Related to this is the similarity in scripture to the concept of “firstborn.”

Psalm 105:36
Then he struck down all the firstborn in their land, the firstfruits of all their manhood.

Unfortunately today, there is a great cognitive distance from thinking of our firstborn children, to setting aside the first part of our “increase” (which today is mostly wages, but could be investment earnings or business transaction profits) to God. Our offspring are extremely personal, but the value of our firstfruits isn’t highly regarded.

In fact, we tend to look an opt-out wherever possible.

  • Should I tithe on the gross income or the net income?
  • Isn’t tithing an Old Testament concept?
  • Is God interested in excellence, or does he just want our hearts?
  • Isn’t requiring weekly church attendance more about law than grace?

There’s a lot of opting out going on right now. Has God changed his mind on ideas like,

Exodus 23:19
“Bring the best of the firstfruits of your soil to the house of the LORD your God.

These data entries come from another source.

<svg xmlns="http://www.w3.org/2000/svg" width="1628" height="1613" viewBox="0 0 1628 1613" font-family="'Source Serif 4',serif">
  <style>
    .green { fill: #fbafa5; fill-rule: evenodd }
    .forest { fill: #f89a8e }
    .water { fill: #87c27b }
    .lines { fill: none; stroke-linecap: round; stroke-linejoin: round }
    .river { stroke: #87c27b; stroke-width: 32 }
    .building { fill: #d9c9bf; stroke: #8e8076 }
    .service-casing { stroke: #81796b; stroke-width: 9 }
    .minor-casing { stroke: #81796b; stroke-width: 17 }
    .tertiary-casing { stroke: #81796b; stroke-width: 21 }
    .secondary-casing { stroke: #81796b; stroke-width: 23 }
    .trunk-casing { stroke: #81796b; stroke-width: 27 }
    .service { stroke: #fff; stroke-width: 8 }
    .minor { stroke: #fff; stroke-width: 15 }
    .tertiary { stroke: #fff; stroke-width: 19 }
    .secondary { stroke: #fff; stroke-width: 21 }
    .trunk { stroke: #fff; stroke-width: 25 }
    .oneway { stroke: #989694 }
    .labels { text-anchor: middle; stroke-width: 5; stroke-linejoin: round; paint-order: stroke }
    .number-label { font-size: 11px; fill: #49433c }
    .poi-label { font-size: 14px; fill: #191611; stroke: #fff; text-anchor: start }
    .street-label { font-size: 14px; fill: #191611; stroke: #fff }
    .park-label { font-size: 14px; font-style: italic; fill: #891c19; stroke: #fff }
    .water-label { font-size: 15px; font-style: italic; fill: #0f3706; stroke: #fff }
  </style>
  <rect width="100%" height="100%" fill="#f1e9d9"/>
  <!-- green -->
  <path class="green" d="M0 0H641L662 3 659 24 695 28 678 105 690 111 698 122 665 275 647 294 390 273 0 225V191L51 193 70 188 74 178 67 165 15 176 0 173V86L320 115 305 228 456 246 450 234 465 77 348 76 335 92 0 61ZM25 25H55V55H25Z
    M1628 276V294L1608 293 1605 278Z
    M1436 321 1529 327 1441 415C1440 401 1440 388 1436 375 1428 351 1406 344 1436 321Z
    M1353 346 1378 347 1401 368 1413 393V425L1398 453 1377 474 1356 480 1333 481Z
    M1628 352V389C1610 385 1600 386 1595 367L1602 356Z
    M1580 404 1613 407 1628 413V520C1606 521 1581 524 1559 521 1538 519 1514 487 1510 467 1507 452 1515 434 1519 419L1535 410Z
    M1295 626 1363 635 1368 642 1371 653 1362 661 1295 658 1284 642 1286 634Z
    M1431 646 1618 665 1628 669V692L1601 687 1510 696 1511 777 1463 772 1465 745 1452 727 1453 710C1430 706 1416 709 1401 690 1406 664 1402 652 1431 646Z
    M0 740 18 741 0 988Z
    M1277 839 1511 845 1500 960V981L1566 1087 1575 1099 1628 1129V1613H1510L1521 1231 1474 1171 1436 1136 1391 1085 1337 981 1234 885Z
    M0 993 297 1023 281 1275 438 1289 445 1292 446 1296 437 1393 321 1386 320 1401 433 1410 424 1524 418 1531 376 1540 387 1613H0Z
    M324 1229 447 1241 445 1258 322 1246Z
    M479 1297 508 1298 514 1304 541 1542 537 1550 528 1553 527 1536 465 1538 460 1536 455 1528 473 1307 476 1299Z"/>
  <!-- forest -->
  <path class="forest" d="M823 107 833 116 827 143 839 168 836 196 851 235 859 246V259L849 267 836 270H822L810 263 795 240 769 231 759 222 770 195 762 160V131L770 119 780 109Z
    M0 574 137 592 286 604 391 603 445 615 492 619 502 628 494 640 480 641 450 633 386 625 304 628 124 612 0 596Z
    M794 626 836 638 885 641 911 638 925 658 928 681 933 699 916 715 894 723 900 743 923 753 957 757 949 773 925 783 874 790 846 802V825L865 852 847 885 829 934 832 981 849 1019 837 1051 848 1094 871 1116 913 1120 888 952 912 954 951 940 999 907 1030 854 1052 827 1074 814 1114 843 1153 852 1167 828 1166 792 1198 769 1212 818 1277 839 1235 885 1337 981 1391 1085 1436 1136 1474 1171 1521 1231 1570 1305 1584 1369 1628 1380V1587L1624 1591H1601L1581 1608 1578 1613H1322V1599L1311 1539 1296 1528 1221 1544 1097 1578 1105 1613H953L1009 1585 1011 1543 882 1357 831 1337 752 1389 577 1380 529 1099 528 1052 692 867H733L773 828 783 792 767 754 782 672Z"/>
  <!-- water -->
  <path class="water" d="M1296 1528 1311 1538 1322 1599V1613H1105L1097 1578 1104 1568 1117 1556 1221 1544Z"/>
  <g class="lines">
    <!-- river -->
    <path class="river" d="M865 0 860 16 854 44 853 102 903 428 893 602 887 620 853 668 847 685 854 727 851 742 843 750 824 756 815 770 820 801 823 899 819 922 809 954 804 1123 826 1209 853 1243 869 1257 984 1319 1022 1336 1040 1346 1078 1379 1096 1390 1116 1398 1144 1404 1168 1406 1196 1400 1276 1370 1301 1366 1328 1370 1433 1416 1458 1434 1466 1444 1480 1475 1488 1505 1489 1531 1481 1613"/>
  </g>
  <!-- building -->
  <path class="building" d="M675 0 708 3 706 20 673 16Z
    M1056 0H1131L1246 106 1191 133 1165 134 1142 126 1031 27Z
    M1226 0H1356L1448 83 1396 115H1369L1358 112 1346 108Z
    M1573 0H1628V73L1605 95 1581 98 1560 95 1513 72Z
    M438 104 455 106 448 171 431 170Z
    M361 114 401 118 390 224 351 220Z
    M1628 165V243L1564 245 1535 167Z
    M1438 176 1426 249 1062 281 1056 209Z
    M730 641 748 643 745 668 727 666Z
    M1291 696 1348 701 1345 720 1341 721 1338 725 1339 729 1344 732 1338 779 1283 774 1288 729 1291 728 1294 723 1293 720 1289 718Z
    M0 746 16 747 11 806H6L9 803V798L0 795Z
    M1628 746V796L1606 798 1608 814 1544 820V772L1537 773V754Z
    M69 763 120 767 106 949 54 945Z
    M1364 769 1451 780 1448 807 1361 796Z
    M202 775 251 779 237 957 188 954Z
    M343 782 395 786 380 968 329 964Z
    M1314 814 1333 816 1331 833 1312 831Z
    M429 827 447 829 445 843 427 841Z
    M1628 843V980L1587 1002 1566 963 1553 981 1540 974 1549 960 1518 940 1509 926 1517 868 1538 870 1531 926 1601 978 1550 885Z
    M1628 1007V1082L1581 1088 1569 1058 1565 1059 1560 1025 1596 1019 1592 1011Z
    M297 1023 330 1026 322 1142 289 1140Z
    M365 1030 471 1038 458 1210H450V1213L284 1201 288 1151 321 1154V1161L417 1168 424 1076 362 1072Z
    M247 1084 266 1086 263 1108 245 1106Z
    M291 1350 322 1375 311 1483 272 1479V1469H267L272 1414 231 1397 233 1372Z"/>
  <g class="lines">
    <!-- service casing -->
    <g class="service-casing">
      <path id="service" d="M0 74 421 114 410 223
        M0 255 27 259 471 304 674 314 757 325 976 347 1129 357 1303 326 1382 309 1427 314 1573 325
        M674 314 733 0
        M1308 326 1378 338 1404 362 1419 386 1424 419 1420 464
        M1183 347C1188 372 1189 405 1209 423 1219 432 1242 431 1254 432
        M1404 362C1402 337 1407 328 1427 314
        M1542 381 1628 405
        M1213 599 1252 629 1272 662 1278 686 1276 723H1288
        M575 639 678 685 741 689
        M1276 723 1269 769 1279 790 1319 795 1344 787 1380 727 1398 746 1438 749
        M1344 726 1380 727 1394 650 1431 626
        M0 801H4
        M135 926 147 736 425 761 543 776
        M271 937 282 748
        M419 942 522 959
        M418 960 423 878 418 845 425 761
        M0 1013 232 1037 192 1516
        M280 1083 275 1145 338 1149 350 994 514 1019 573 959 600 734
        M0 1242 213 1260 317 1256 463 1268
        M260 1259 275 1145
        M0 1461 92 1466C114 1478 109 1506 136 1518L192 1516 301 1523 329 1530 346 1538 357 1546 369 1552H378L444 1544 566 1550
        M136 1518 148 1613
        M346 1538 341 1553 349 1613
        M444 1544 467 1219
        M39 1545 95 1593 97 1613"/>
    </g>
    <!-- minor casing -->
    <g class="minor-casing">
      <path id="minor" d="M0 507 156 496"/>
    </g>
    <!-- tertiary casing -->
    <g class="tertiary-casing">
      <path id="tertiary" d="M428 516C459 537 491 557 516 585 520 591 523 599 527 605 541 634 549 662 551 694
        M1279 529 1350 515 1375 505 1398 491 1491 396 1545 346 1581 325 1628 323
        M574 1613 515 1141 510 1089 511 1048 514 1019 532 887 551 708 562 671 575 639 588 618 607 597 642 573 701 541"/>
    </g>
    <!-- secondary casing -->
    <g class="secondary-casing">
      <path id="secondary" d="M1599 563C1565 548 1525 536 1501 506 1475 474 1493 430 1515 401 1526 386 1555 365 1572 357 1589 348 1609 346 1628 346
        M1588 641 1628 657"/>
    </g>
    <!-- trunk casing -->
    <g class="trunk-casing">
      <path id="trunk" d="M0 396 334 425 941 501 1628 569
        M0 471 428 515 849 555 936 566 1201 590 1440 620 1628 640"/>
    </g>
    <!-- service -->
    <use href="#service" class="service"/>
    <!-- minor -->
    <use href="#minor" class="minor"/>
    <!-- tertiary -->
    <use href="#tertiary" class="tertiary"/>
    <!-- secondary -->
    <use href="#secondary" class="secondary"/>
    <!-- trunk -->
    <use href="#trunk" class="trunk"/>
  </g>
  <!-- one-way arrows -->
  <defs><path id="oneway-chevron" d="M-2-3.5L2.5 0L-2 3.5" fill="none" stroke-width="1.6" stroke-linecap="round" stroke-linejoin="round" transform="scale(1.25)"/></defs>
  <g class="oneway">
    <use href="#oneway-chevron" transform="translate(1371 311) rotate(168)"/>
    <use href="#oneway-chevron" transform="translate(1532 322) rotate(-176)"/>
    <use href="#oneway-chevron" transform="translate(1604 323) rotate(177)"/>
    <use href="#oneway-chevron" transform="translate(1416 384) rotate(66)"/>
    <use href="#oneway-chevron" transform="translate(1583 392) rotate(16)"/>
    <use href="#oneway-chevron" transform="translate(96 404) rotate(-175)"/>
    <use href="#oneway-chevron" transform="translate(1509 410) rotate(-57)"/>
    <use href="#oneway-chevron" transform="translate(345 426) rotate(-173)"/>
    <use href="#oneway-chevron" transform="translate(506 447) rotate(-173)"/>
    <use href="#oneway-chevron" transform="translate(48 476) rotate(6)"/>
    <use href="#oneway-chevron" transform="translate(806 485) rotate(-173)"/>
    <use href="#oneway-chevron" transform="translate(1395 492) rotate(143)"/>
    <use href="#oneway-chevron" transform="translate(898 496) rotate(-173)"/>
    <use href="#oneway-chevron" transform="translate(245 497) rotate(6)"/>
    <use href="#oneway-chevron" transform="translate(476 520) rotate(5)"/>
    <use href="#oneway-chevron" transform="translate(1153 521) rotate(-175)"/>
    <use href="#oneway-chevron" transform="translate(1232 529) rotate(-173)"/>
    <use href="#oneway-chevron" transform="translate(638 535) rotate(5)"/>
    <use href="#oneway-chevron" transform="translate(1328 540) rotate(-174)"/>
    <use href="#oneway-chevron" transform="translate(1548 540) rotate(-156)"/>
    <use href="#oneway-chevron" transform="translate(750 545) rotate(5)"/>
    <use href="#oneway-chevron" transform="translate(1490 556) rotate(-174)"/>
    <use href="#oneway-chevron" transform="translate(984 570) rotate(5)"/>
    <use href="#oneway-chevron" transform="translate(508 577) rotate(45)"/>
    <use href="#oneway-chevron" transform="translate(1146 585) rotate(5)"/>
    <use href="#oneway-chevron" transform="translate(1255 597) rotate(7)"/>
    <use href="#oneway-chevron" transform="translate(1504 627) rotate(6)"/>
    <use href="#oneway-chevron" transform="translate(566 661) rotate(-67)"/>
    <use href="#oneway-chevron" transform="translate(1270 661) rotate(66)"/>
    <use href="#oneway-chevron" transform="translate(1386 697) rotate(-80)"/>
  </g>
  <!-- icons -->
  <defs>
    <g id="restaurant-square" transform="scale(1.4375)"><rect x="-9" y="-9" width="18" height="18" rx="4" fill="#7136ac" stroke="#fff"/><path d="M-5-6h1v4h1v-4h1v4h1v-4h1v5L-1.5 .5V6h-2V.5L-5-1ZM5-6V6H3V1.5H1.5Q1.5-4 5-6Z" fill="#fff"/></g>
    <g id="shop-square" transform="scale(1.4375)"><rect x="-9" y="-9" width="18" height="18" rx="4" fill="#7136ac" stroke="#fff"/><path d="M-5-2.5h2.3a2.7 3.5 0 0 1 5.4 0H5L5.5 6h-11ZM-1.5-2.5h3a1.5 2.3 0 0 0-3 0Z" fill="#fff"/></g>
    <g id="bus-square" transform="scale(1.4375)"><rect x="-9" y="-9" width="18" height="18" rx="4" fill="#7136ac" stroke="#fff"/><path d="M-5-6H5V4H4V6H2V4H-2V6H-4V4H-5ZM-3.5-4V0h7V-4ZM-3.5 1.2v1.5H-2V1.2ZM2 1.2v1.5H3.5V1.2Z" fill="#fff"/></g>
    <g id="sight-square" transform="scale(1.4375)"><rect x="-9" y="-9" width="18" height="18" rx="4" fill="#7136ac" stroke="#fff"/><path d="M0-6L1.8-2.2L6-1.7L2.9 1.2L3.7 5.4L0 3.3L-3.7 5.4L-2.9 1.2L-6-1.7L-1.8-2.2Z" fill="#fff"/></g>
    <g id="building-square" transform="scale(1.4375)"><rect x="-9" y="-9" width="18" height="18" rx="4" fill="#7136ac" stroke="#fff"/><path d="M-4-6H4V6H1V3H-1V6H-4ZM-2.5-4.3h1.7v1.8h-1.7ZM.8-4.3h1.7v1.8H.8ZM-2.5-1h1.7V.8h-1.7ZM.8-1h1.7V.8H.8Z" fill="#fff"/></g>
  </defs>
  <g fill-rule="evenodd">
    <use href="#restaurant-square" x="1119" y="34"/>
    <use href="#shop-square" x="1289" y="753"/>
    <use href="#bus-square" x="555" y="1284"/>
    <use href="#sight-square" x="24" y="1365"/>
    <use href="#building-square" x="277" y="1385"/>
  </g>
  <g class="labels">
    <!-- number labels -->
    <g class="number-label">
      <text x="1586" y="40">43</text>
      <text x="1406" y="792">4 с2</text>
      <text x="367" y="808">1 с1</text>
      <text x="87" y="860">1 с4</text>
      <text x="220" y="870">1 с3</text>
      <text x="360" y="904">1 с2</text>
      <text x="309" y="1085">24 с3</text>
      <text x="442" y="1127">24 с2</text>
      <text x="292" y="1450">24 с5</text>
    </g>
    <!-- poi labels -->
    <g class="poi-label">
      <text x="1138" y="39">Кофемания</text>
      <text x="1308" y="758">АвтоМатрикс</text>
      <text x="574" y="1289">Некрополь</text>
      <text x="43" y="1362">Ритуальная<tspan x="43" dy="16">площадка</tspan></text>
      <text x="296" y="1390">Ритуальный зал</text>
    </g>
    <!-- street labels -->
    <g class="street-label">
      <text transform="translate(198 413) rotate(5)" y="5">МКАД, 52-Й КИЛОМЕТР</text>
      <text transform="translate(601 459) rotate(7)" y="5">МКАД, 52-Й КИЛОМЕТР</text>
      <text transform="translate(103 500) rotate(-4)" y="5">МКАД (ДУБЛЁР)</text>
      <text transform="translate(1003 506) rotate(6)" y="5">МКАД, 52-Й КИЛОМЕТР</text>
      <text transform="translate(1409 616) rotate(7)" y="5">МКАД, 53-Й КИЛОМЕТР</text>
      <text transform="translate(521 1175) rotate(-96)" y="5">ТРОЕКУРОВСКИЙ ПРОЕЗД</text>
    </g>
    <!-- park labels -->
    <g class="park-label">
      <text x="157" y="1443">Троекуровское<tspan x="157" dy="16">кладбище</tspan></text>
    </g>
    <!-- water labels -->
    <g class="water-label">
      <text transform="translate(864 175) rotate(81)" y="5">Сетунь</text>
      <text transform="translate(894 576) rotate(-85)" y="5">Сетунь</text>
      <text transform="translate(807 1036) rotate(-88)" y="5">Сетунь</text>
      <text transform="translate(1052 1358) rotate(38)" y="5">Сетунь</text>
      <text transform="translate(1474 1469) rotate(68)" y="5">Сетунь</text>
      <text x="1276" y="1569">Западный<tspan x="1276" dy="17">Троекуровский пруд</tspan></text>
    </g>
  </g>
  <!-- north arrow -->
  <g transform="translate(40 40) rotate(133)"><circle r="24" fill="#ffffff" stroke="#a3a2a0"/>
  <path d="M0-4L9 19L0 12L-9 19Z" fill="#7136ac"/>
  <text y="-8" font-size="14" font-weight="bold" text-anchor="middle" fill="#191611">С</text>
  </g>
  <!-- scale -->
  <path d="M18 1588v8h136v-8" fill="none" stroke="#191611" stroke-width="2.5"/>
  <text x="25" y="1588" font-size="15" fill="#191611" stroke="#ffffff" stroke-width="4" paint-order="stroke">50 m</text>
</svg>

The term fristfruits doesn’t appear in the New Testament, but there are more than hints of excellence in worship and life:

1 Corinthians 14:40
But everything should be done in a fitting and orderly way.

1 Corinthians 16:14
Do everything in love.

Colossians 3:23
Whatever you do, work at it with all your heart, as working for the Lord, not for human masters

Personally, I think that arriving late for church is symptomatic of a greater problem. Or several problems. The same goes for halfhearted singing, preaching, praying and serving.

We should approach weekend worship as though we are coming directly into the presence of God because, well, we are.